**Information supplied**
···

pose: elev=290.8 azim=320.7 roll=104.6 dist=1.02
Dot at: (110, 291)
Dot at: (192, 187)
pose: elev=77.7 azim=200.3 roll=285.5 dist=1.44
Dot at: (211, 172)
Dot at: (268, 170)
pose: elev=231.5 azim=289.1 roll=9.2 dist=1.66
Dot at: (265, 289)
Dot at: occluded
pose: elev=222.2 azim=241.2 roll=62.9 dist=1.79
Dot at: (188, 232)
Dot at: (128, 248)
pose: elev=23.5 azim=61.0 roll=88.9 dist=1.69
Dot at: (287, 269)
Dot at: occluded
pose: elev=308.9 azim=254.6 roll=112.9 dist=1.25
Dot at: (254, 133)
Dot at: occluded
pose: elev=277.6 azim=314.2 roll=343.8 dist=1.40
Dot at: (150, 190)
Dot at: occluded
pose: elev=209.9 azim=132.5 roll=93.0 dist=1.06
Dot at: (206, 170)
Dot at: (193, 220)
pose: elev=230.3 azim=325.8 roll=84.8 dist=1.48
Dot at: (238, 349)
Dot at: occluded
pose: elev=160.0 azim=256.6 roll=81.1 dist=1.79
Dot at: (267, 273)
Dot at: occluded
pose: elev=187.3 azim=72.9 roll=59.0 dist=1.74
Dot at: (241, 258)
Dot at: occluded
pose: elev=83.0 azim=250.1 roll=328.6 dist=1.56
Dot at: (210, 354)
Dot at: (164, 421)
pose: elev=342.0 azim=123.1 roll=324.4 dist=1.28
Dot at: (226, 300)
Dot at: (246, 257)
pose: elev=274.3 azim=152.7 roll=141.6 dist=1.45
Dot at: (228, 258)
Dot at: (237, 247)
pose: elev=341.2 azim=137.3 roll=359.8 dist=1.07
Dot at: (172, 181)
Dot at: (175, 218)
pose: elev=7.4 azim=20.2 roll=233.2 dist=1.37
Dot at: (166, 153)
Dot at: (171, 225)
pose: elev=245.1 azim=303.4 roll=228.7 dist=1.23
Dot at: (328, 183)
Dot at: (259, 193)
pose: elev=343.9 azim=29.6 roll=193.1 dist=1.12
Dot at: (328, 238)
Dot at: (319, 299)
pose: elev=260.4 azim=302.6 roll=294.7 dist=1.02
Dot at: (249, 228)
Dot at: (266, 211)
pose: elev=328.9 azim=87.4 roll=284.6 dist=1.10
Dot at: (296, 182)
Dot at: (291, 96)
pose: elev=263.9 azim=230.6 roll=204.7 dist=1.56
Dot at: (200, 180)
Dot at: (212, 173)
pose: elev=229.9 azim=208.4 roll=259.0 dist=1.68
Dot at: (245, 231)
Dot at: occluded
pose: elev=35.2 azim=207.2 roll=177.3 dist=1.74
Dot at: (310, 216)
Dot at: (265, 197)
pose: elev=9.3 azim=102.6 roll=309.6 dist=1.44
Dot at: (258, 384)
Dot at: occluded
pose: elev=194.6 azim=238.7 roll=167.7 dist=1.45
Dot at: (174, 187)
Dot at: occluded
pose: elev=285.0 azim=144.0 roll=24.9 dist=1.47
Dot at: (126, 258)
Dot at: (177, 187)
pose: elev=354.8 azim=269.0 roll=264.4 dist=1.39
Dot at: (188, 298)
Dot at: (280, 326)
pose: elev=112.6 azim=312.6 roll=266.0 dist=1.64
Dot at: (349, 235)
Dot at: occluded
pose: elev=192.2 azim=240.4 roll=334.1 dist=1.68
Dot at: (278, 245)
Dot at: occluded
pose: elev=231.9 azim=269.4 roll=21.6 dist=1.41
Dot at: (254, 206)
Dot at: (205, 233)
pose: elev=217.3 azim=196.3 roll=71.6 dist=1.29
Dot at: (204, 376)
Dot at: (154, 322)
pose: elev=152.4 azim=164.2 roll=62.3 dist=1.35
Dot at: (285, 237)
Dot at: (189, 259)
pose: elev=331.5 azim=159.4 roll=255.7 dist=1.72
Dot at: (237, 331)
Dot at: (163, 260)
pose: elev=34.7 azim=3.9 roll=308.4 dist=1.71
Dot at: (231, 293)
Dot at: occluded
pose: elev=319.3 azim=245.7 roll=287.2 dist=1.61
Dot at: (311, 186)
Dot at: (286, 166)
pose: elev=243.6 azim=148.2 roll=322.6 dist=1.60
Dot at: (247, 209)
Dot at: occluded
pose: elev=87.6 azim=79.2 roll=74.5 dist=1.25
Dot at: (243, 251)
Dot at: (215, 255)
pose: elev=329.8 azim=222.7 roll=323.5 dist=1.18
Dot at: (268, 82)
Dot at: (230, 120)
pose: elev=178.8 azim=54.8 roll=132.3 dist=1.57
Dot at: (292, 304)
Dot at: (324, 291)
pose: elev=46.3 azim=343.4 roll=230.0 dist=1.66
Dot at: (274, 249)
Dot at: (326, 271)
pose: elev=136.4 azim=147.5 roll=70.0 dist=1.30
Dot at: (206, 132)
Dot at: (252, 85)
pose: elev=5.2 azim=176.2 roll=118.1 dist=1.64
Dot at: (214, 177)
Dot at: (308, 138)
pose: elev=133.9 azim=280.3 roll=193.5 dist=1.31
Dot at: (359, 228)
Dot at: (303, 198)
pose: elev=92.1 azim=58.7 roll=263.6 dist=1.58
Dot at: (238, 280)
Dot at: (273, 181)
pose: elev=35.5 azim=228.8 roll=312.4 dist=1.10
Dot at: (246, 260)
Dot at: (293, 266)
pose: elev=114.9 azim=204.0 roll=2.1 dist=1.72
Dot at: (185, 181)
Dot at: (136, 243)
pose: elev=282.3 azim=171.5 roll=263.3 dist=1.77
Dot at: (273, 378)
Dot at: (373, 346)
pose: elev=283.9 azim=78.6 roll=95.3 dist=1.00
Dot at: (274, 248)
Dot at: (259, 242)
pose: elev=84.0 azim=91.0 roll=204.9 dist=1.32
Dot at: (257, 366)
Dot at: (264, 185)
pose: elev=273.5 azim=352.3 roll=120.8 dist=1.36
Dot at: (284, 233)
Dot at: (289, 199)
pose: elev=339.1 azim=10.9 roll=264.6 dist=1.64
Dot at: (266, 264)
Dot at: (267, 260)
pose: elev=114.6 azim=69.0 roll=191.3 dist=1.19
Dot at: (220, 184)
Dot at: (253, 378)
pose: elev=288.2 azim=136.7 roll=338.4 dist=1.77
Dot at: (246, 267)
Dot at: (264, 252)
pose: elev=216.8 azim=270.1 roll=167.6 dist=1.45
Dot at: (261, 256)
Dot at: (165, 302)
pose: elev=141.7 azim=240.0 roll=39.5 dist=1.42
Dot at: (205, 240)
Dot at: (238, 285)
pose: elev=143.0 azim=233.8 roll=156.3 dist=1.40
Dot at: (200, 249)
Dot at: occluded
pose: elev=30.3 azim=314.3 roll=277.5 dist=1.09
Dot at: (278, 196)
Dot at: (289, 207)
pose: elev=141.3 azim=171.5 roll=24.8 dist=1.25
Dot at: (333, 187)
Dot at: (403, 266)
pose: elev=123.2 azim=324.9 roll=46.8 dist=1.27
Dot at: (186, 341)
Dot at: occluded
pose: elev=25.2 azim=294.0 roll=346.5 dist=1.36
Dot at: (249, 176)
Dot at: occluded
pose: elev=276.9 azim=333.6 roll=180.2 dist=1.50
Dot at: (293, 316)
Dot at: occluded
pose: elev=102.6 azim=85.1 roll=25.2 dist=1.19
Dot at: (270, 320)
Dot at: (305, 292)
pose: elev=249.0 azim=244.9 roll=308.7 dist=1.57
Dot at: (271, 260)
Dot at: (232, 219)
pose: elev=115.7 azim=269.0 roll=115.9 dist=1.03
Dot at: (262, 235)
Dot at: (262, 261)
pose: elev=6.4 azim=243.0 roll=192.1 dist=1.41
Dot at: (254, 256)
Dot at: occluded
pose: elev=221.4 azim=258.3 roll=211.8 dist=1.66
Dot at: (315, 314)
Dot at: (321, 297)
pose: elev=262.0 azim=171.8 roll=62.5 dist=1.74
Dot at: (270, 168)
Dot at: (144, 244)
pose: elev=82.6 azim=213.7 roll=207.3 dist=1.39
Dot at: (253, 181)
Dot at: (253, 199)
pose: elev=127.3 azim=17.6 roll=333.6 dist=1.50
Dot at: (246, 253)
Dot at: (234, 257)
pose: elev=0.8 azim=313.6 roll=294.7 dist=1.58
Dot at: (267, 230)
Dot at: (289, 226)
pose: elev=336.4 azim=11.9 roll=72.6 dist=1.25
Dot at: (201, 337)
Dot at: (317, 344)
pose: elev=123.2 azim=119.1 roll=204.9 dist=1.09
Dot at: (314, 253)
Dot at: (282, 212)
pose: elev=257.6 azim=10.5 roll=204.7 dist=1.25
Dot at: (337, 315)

···

**To be done**
Reproduce the material verbatim from the line containing "pose: elev=276.9 azim=333.6" up to and including the last line of the material.

**Expected output**
pose: elev=276.9 azim=333.6 roll=180.2 dist=1.50
Dot at: (293, 316)
Dot at: occluded
pose: elev=102.6 azim=85.1 roll=25.2 dist=1.19
Dot at: (270, 320)
Dot at: (305, 292)
pose: elev=249.0 azim=244.9 roll=308.7 dist=1.57
Dot at: (271, 260)
Dot at: (232, 219)
pose: elev=115.7 azim=269.0 roll=115.9 dist=1.03
Dot at: (262, 235)
Dot at: (262, 261)
pose: elev=6.4 azim=243.0 roll=192.1 dist=1.41
Dot at: (254, 256)
Dot at: occluded
pose: elev=221.4 azim=258.3 roll=211.8 dist=1.66
Dot at: (315, 314)
Dot at: (321, 297)
pose: elev=262.0 azim=171.8 roll=62.5 dist=1.74
Dot at: (270, 168)
Dot at: (144, 244)
pose: elev=82.6 azim=213.7 roll=207.3 dist=1.39
Dot at: (253, 181)
Dot at: (253, 199)
pose: elev=127.3 azim=17.6 roll=333.6 dist=1.50
Dot at: (246, 253)
Dot at: (234, 257)
pose: elev=0.8 azim=313.6 roll=294.7 dist=1.58
Dot at: (267, 230)
Dot at: (289, 226)
pose: elev=336.4 azim=11.9 roll=72.6 dist=1.25
Dot at: (201, 337)
Dot at: (317, 344)
pose: elev=123.2 azim=119.1 roll=204.9 dist=1.09
Dot at: (314, 253)
Dot at: (282, 212)
pose: elev=257.6 azim=10.5 roll=204.7 dist=1.25
Dot at: (337, 315)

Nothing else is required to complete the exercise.